> _What to do_: In the entries below, find the lines that contain the word "round" and copy them.

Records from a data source
++++++

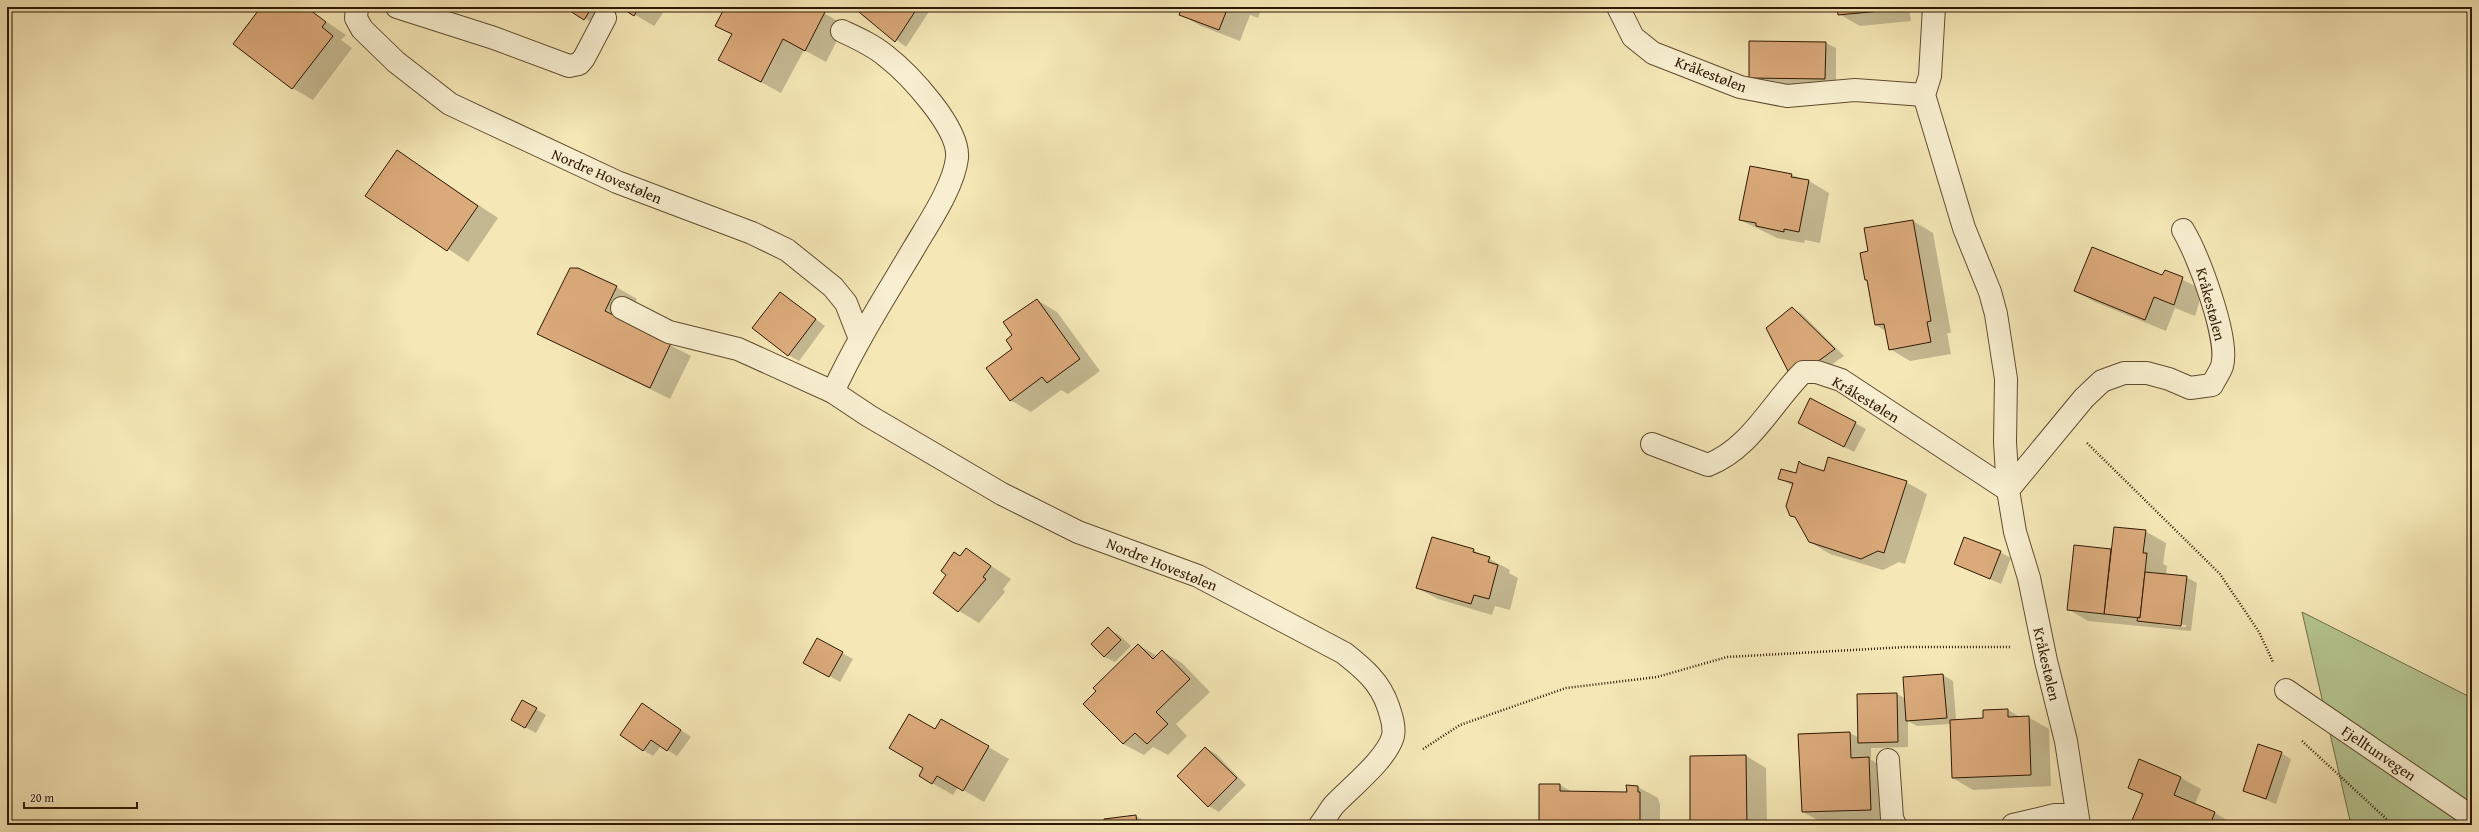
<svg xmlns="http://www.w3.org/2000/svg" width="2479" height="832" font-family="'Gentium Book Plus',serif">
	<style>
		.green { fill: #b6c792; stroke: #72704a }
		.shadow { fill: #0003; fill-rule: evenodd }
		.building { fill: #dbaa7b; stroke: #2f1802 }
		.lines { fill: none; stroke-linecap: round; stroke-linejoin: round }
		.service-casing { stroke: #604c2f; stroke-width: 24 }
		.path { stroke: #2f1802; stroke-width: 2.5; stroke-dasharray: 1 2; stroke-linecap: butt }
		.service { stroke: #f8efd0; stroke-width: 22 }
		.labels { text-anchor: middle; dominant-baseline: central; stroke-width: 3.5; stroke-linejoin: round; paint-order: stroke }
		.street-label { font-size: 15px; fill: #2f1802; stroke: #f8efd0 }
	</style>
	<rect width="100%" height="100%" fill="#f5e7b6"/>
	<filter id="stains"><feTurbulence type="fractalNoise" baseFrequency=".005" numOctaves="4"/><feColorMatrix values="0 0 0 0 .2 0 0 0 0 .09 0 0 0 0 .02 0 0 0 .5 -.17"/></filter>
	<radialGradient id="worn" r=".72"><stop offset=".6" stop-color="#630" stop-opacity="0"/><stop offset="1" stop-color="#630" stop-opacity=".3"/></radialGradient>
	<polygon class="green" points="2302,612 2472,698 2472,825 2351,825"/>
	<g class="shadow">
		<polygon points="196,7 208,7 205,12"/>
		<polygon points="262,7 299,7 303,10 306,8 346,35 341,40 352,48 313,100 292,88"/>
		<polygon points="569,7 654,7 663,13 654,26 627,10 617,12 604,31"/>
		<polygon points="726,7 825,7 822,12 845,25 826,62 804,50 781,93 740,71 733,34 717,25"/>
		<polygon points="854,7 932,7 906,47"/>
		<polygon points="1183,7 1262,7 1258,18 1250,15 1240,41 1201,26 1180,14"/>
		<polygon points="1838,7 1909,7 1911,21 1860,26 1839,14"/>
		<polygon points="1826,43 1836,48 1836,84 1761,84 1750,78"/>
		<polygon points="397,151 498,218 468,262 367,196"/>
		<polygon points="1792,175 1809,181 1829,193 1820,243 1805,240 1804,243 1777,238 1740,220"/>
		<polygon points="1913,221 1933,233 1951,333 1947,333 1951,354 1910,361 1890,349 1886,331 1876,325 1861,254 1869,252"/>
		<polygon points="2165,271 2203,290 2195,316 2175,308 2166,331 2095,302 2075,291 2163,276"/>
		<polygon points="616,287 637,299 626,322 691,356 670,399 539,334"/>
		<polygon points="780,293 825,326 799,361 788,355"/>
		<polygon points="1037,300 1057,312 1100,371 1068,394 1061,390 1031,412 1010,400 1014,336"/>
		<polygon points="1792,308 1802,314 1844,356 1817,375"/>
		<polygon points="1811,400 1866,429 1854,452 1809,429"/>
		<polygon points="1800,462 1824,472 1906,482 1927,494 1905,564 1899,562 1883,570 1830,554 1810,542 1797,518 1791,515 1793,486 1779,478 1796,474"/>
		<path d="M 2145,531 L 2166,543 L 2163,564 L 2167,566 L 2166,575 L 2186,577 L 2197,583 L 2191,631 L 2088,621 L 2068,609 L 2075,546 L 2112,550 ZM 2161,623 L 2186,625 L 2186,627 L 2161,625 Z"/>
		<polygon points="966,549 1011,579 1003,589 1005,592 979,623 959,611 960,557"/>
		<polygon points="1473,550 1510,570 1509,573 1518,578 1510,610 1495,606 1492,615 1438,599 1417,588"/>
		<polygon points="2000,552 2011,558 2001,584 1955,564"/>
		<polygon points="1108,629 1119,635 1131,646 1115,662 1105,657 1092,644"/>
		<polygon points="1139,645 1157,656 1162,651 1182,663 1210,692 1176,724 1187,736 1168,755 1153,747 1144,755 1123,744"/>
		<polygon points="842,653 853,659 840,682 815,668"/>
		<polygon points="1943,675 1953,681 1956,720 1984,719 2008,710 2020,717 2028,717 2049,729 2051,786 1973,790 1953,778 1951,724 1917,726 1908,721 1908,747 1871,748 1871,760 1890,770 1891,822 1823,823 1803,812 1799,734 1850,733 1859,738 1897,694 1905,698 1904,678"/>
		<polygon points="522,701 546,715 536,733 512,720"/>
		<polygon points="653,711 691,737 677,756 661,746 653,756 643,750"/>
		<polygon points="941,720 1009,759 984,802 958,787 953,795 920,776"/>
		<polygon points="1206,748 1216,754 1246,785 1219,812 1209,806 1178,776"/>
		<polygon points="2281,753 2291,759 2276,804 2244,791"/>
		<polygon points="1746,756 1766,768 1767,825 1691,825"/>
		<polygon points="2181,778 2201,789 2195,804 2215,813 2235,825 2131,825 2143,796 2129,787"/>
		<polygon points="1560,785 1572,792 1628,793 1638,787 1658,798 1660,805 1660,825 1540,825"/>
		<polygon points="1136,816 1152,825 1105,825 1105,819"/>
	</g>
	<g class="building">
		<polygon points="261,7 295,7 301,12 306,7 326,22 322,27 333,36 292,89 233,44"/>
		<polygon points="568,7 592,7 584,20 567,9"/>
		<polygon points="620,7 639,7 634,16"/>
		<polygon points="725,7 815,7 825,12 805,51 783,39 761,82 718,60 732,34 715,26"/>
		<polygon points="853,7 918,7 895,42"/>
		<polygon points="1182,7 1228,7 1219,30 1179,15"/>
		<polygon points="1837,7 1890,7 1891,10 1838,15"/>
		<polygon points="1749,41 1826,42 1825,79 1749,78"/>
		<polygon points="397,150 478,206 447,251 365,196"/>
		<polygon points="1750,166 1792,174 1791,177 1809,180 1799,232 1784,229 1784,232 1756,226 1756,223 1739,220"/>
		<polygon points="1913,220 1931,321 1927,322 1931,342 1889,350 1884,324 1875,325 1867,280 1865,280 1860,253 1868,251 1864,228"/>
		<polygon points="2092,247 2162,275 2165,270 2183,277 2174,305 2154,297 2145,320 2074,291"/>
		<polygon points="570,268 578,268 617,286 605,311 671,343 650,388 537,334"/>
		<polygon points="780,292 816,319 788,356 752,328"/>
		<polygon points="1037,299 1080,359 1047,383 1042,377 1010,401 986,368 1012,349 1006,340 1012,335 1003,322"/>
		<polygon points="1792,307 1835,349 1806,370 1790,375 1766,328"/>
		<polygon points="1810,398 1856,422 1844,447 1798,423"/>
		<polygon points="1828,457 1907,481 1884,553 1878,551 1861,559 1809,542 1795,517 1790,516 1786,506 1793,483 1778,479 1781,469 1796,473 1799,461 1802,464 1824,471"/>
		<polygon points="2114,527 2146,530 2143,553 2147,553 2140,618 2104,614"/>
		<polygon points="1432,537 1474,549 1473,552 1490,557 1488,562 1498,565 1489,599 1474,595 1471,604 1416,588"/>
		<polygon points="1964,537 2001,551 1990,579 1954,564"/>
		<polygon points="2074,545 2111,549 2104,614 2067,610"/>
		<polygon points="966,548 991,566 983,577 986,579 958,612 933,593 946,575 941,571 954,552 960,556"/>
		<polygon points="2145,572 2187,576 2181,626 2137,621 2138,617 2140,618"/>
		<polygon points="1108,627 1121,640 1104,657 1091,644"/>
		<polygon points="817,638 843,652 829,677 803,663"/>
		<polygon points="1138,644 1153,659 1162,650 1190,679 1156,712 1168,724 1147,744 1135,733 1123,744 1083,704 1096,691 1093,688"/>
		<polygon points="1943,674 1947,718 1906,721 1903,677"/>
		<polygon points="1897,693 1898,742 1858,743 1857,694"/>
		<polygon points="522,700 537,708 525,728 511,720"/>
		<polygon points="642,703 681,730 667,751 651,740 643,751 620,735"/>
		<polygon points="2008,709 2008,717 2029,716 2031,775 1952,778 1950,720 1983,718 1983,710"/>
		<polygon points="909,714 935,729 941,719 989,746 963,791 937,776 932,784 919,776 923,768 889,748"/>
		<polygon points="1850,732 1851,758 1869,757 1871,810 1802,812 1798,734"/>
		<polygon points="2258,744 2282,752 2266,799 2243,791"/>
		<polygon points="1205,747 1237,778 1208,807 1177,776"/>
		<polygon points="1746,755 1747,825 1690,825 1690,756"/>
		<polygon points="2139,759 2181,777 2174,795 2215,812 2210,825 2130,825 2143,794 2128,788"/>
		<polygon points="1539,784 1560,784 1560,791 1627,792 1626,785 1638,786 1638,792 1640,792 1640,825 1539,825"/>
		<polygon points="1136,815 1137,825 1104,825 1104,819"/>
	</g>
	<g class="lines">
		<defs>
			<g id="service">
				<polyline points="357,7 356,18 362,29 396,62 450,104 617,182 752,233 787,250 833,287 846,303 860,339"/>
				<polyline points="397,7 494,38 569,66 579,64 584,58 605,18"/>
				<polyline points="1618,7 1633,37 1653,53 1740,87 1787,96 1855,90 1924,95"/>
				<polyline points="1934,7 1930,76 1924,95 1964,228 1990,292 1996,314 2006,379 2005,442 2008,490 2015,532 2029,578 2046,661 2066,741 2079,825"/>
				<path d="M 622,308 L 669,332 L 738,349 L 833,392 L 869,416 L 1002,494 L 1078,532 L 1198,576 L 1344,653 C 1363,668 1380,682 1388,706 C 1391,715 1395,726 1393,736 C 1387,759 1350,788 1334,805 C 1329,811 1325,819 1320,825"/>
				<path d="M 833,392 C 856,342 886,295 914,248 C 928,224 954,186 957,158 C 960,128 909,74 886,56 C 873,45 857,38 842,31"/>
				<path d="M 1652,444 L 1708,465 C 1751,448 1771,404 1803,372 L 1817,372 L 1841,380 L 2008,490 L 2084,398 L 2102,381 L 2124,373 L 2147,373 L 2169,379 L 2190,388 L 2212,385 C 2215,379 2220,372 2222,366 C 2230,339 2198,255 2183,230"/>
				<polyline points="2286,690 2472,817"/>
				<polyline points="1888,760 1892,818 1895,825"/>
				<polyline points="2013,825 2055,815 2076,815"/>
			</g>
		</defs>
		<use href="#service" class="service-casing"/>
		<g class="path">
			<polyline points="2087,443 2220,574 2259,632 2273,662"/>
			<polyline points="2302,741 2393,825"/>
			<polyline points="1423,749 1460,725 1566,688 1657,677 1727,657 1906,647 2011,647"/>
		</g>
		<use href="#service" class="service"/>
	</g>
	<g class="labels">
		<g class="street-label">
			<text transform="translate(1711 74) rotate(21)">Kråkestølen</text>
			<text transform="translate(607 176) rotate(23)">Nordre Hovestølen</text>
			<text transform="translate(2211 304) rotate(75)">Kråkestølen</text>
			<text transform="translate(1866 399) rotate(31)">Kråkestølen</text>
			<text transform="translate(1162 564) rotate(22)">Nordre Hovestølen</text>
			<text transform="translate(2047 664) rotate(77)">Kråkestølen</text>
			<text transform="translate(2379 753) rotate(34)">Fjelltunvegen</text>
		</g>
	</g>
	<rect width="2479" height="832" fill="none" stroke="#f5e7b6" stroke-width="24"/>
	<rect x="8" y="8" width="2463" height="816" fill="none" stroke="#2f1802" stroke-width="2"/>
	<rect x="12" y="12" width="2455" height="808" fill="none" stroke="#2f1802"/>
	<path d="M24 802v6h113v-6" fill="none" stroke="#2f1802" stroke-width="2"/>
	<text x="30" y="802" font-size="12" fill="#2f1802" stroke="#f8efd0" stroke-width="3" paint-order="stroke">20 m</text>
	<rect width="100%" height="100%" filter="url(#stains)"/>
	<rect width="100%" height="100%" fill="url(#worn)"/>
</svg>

++++++

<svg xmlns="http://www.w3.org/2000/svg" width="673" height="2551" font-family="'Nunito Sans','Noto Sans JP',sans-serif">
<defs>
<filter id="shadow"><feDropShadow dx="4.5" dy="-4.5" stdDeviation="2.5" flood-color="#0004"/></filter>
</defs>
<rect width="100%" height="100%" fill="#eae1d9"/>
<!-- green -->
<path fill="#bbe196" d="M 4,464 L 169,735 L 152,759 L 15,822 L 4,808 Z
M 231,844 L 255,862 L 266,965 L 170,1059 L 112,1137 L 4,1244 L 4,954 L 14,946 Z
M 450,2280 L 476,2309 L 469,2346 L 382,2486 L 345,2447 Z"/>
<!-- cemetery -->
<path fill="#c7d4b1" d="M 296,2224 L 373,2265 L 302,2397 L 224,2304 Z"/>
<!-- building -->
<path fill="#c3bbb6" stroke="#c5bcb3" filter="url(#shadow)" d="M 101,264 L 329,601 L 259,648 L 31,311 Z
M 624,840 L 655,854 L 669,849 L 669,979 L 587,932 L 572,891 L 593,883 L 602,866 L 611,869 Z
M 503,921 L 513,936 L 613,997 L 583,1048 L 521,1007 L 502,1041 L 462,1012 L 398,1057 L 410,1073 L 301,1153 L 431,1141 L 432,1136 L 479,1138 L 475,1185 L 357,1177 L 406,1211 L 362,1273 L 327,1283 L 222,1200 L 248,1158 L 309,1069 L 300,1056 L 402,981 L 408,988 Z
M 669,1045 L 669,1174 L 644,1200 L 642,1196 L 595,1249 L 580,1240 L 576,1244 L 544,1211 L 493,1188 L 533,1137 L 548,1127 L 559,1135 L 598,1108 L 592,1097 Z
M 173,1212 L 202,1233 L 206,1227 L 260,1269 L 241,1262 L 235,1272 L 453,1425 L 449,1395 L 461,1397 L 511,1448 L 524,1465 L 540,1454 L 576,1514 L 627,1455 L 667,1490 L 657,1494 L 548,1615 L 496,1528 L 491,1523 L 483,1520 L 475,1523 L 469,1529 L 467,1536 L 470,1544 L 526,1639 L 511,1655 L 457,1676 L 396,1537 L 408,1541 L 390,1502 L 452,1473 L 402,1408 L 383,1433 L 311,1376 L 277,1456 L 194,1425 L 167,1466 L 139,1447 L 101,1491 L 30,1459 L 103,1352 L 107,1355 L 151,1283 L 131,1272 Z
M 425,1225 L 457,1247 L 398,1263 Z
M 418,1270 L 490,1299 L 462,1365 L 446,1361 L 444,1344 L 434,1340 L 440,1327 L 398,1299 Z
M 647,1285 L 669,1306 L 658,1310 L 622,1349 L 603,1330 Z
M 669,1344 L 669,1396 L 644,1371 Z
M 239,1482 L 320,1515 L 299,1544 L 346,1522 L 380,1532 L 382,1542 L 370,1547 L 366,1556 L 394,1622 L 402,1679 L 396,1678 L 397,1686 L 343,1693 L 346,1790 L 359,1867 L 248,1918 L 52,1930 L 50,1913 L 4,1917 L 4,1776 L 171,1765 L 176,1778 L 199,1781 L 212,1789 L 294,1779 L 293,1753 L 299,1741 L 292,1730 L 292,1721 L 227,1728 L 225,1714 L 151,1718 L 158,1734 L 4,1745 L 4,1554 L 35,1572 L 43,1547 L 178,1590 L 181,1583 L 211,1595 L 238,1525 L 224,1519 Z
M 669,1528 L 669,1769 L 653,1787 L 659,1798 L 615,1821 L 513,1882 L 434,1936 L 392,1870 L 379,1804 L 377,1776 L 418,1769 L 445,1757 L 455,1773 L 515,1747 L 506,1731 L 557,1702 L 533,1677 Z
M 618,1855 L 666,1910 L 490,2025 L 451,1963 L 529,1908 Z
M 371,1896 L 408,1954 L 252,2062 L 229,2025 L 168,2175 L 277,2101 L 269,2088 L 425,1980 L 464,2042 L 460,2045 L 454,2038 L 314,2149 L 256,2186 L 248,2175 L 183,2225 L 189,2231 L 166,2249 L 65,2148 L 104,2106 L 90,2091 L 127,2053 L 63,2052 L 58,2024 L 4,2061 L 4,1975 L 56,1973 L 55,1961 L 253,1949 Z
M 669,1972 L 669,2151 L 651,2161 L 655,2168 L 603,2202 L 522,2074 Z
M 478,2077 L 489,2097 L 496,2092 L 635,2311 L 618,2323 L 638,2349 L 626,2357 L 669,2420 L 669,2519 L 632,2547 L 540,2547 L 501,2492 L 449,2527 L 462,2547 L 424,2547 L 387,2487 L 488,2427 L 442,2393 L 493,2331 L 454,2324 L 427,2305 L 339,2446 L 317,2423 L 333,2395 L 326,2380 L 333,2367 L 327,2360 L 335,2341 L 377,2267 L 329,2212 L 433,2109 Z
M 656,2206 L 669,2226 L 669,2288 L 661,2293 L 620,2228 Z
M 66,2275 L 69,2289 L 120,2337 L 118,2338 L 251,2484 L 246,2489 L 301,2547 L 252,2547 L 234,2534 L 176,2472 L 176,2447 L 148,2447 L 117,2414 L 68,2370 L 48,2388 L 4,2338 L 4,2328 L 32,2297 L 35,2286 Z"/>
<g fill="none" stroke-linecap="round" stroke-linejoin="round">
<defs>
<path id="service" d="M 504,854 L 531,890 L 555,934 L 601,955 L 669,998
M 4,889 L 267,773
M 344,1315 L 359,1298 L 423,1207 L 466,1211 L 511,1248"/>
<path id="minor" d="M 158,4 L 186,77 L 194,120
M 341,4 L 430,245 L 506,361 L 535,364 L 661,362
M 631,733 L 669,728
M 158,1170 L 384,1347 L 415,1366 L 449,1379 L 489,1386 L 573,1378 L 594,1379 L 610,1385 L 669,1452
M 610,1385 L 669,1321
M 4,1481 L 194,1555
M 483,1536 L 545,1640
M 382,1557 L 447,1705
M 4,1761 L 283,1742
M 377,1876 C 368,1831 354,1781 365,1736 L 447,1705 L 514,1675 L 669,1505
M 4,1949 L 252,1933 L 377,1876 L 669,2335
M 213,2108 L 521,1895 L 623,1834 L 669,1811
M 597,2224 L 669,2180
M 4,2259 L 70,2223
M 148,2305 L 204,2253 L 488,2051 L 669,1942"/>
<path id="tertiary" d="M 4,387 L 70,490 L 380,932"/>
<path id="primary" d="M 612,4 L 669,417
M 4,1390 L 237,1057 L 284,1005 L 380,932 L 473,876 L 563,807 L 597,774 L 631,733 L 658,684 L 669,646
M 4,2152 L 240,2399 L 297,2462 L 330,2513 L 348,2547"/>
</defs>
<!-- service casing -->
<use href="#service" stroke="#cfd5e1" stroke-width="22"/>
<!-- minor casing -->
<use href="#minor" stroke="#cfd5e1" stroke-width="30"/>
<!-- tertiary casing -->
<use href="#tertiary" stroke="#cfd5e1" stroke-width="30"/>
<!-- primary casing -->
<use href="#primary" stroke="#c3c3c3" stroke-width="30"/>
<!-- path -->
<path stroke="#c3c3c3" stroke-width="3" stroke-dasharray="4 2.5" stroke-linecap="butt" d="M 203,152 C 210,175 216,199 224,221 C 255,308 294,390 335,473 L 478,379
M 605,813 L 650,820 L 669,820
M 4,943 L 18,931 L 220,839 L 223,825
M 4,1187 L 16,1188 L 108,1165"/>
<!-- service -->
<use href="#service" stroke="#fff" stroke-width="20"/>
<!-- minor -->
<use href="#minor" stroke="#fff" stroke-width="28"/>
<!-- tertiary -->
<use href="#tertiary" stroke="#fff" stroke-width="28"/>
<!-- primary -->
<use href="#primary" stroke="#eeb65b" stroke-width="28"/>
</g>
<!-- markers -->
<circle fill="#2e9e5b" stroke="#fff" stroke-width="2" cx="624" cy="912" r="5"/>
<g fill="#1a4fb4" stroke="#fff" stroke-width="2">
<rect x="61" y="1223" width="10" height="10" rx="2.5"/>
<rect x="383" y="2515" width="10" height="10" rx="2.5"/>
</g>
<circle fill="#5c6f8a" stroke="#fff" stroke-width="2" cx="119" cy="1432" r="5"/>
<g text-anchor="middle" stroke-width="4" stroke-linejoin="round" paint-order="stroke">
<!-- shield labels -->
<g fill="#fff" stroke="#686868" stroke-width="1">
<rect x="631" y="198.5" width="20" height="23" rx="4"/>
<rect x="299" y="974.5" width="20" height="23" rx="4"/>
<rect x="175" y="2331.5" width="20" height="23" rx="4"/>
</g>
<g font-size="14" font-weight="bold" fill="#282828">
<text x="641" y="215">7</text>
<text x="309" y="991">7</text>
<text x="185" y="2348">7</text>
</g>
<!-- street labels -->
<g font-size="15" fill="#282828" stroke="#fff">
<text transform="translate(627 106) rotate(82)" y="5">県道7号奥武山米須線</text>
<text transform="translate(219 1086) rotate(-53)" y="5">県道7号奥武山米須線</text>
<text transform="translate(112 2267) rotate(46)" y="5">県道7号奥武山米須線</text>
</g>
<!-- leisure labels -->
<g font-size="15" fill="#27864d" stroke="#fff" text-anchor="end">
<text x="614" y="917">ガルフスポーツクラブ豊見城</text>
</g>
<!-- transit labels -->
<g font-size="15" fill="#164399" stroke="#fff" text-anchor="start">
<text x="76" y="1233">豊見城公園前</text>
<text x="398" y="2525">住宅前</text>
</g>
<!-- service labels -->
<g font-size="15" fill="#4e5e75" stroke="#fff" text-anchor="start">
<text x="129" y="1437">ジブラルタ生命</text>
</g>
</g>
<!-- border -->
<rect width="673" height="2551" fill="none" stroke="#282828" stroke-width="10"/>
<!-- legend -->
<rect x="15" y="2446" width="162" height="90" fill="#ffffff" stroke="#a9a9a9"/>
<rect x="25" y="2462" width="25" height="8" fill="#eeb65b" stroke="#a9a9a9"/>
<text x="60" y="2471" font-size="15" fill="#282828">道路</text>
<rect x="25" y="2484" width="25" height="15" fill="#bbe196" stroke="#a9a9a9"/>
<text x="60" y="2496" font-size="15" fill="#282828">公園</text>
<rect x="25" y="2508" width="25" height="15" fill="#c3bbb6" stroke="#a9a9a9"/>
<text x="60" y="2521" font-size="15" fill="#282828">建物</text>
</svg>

++++++

> _Solution for this problem_:
		.lines { fill: none; stroke-linecap: round; stroke-linejoin: round }
		.labels { text-anchor: middle; dominant-baseline: central; stroke-width: 3.5; stroke-linejoin: round; paint-order: stroke }
<g fill="none" stroke-linecap="round" stroke-linejoin="round">
<g text-anchor="middle" stroke-width="4" stroke-linejoin="round" paint-order="stroke">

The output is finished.